Maryland Appeals Court Clarifies Application of Recordation and Transfer Taxes

3 min

In a reported opinion that provides a tutorial on Maryland recordation and transfer taxes, the Court of Special Appeals of Maryland (our second-highest court) has confirmed what most of us have long understood Maryland law to be: that these taxes apply only to the consideration that the parties to the sale of a business that includes real estate assets agreed was attributable to the sale of the real estate.

The case involved the sale of three senior living facilities (a going concern) located in Baltimore and Montgomery Counties. The parties had agreed to an allocation as required by federal income tax law of the overall consideration among the real estate, tangible personal property (FF&E), and intangible property – roughly $40 million to realty, $3 million to FF&E, and $50 million for goodwill, licenses, permits, and similar intangible assets.

The parties anticipated paying recordation and transfer taxes on the $40 million of consideration that they had allocated to the realty. But Baltimore and Montgomery Counties would not record the deeds unless the taxes were also paid on the $50 million of consideration allocated to the intangibles. To close their transaction, the parties paid the taxes as required by the counties and then applied for refunds of the tax imposed on the consideration allocated to the intangible assets.

As their core argument the counties asserted that, as used in the MD Tax-Property Article, the word "property" included both real and personal property. Hence, consideration for the intangible property was subject to the recordation and transfer taxes.

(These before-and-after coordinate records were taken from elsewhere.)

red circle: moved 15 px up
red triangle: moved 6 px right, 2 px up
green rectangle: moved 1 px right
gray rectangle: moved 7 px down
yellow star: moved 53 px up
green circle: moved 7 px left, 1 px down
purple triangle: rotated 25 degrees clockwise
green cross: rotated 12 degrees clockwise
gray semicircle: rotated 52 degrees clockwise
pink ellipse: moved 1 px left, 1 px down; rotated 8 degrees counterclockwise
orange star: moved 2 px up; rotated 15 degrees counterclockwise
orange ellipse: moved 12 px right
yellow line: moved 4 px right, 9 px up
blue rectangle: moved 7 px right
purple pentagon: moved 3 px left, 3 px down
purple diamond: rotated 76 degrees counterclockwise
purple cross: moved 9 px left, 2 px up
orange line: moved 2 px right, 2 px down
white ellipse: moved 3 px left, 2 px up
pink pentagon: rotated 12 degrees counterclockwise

The appellate court rejected the counties' position, finding that the parties did in fact bargain for the sales price attributed to the realty and did so in conformity with provisions of federal income tax law requiring them to allocate the price among the different assets being sold. The Court acknowledged that the recording clerks could certainly challenge the consideration stated as being paid for the real property as not representing the fair market value of the properties. But that is a different question than whether any and all amounts that the parties allocate to intangible property are required to be included in the consideration subject to the taxes.

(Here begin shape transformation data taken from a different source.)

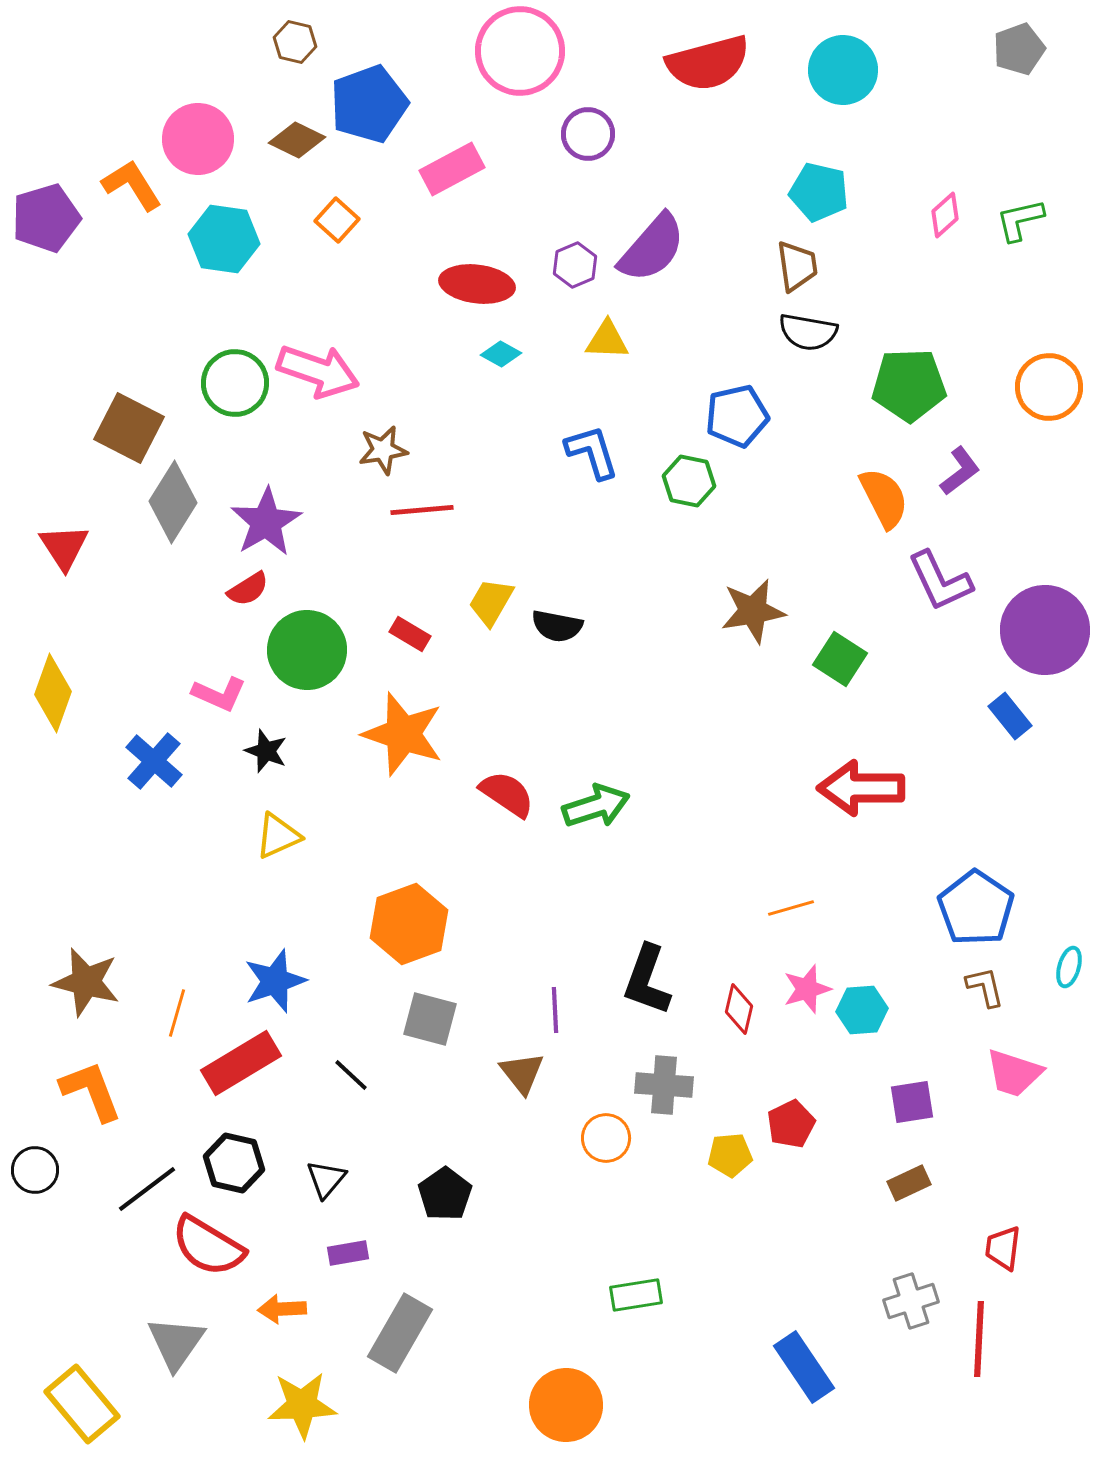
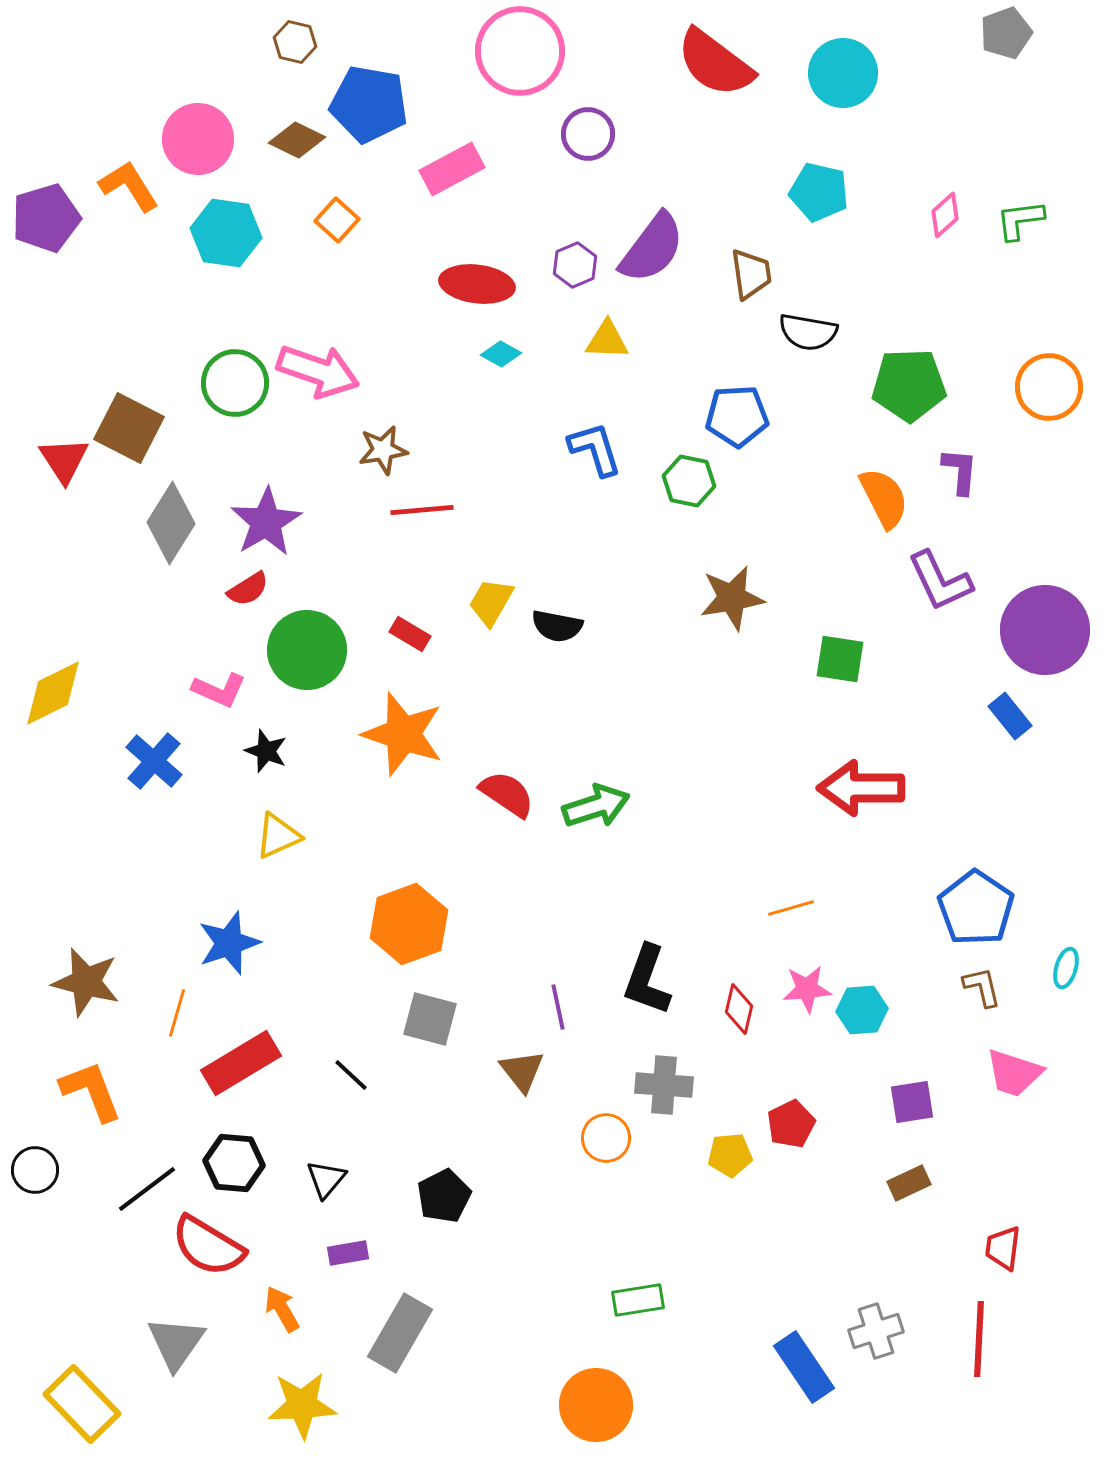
gray pentagon at (1019, 49): moved 13 px left, 16 px up
red semicircle at (708, 63): moved 7 px right; rotated 52 degrees clockwise
cyan circle at (843, 70): moved 3 px down
blue pentagon at (369, 104): rotated 30 degrees clockwise
orange L-shape at (132, 185): moved 3 px left, 1 px down
green L-shape at (1020, 220): rotated 6 degrees clockwise
cyan hexagon at (224, 239): moved 2 px right, 6 px up
purple semicircle at (652, 248): rotated 4 degrees counterclockwise
brown trapezoid at (797, 266): moved 46 px left, 8 px down
blue pentagon at (737, 416): rotated 10 degrees clockwise
blue L-shape at (592, 452): moved 3 px right, 3 px up
purple L-shape at (960, 471): rotated 48 degrees counterclockwise
gray diamond at (173, 502): moved 2 px left, 21 px down
red triangle at (64, 547): moved 87 px up
brown star at (753, 611): moved 21 px left, 13 px up
green square at (840, 659): rotated 24 degrees counterclockwise
yellow diamond at (53, 693): rotated 44 degrees clockwise
pink L-shape at (219, 694): moved 4 px up
cyan ellipse at (1069, 967): moved 3 px left, 1 px down
blue star at (275, 981): moved 46 px left, 38 px up
brown L-shape at (985, 987): moved 3 px left
pink star at (807, 989): rotated 12 degrees clockwise
purple line at (555, 1010): moved 3 px right, 3 px up; rotated 9 degrees counterclockwise
brown triangle at (522, 1073): moved 2 px up
black hexagon at (234, 1163): rotated 8 degrees counterclockwise
black pentagon at (445, 1194): moved 1 px left, 2 px down; rotated 8 degrees clockwise
green rectangle at (636, 1295): moved 2 px right, 5 px down
gray cross at (911, 1301): moved 35 px left, 30 px down
orange arrow at (282, 1309): rotated 63 degrees clockwise
yellow rectangle at (82, 1404): rotated 4 degrees counterclockwise
orange circle at (566, 1405): moved 30 px right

This is likely the end of the case with respect to whether consideration for intangibles can be subjected to the taxes, but we don't know for sure yet. The counties can ask the Court of Appeals to review the case, although the odds of the case being both taken up for review and reversed are low. The case has a bifurcated posture to it, such that it now reverts to the Maryland Tax Court for an evidentiary hearing on the valuation of the assets. The parties will need to establish, among other things, that the allocations they made among the asset classes were the product of good faith, arm's-length negotiations. But at least a fundamental principle of Maryland recordation and transfer taxes has been affirmed: the taxes apply only to the consideration for the real estate as agreed to by the parties to the sale transaction. Shelter Senior Living IV, LLC v Baltimore County, Maryland, et al., No. 1276 (Sept. Term. 2019), Court of Special Appeals of Maryland (decided July 1, 2021).